- [Written instruction] Copy out every line of the listing below, in order, without changing any word, number or punctuation mark.

------------

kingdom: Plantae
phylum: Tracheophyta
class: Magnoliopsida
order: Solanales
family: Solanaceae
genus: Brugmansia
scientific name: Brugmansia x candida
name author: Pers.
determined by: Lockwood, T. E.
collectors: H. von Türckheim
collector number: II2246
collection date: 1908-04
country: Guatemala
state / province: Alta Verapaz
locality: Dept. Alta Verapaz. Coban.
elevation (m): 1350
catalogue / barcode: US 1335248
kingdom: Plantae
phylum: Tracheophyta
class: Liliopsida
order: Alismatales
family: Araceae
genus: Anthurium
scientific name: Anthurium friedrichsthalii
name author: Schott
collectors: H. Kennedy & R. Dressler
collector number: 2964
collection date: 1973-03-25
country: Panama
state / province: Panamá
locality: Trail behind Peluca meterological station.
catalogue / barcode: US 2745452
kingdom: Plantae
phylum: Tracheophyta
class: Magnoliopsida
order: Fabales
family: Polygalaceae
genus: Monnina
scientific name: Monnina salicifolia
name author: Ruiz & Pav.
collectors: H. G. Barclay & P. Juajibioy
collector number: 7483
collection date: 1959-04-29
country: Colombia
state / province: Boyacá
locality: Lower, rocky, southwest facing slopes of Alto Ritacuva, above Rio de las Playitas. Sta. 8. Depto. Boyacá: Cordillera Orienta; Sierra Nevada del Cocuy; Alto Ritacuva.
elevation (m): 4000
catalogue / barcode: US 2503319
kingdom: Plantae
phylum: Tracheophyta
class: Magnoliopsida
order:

------------

- [The response]
kingdom: Plantae
phylum: Tracheophyta
class: Magnoliopsida
order: Solanales
family: Solanaceae
genus: Brugmansia
scientific name: Brugmansia x candida
name author: Pers.
determined by: Lockwood, T. E.
collectors: H. von Türckheim
collector number: II2246
collection date: 1908-04
country: Guatemala
state / province: Alta Verapaz
locality: Dept. Alta Verapaz. Coban.
elevation (m): 1350
catalogue / barcode: US 1335248
kingdom: Plantae
phylum: Tracheophyta
class: Liliopsida
order: Alismatales
family: Araceae
genus: Anthurium
scientific name: Anthurium friedrichsthalii
name author: Schott
collectors: H. Kennedy & R. Dressler
collector number: 2964
collection date: 1973-03-25
country: Panama
state / province: Panamá
locality: Trail behind Peluca meterological station.
catalogue / barcode: US 2745452
kingdom: Plantae
phylum: Tracheophyta
class: Magnoliopsida
order: Fabales
family: Polygalaceae
genus: Monnina
scientific name: Monnina salicifolia
name author: Ruiz & Pav.
collectors: H. G. Barclay & P. Juajibioy
collector number: 7483
collection date: 1959-04-29
country: Colombia
state / province: Boyacá
locality: Lower, rocky, southwest facing slopes of Alto Ritacuva, above Rio de las Playitas. Sta. 8. Depto. Boyacá: Cordillera Orienta; Sierra Nevada del Cocuy; Alto Ritacuva.
elevation (m): 4000
catalogue / barcode: US 2503319
kingdom: Plantae
phylum: Tracheophyta
class: Magnoliopsida
order:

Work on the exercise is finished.